ぶら下がって風に揺れていたのは、二本の人間の足。
ク ビ ツ リ。
意識した途端、全身の毛穴が泡立つような悪寒と胃の底から込み上げる不快感が夜宵を襲い、コンビニの裏で彼女は猛烈に吐いた。
◇
「暁くんまたそんなふざけたこと言う。私本当に怖かったんだからね」
ああ思い出しただけでも吐きそう、胃とか腸とか食道とか消化器官までぜえんぶ吐き出して吐くものがもう何もなくなるまでいくらでも吐けそう、と、夜宵は夜宵で気持ち悪いことをテレビを見ながら話す。具合悪くなって今日は保健室でずっと寝てて講義全部すっぽかしちゃった、などと言っているが、彼女が講義をすっぽかすのは珍しいことではない。
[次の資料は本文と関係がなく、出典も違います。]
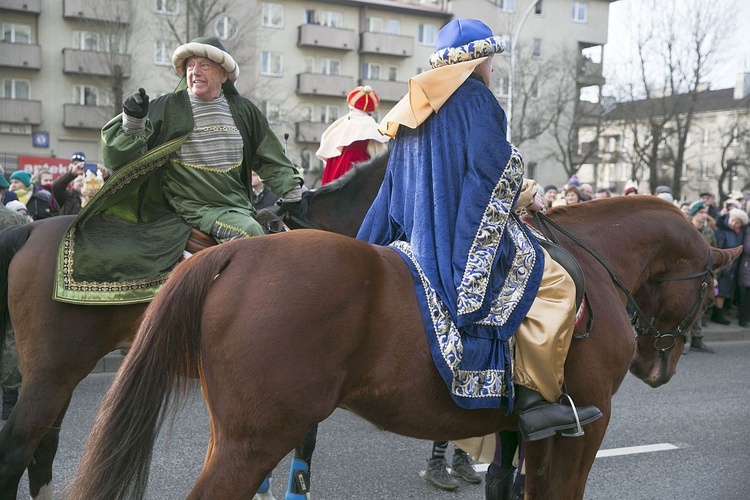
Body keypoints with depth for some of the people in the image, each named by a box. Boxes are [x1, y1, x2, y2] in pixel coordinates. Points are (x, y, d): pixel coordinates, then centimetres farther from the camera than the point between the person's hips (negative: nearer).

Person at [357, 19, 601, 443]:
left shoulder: (419, 106, 19)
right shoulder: (475, 98, -7)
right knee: (555, 284, -8)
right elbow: (495, 173, -14)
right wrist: (521, 197, 3)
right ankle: (536, 396, -15)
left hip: (419, 233, 10)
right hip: (469, 237, -10)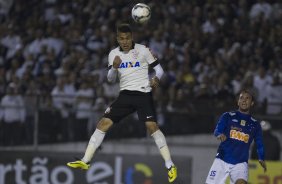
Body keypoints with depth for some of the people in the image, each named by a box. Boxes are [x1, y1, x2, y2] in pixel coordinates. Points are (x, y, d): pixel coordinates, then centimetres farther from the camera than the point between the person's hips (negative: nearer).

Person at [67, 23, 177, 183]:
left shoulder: (143, 50, -5)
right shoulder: (114, 54, 5)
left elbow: (159, 69, 0)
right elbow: (111, 79, 4)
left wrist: (156, 79, -23)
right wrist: (114, 67, -17)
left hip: (143, 94, -4)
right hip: (125, 94, 4)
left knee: (152, 126, -21)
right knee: (104, 123, -5)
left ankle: (170, 165, -16)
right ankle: (85, 161, -1)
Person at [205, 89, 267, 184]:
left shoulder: (255, 124, 11)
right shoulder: (228, 116, 6)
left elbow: (259, 144, 15)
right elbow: (217, 130, -8)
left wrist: (261, 159, -1)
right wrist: (220, 135, -31)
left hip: (240, 163, 0)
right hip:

「自分は死にたがってるのに、人が死んでるのは怖いんだ?」
深夜二時、僕はストロングゼロのロング缶を飲みつつ玉子焼きを作りながら言う。玉子を巻く作業がしたかっただけで、別に今食べたいわけじゃない。
「だって、老衰で死んだおじいちゃん以外の、それも自殺してる死体なんて初めて見たんだもん」
僕達は数か月前から一緒に暮らしている。死にたい者同士だ。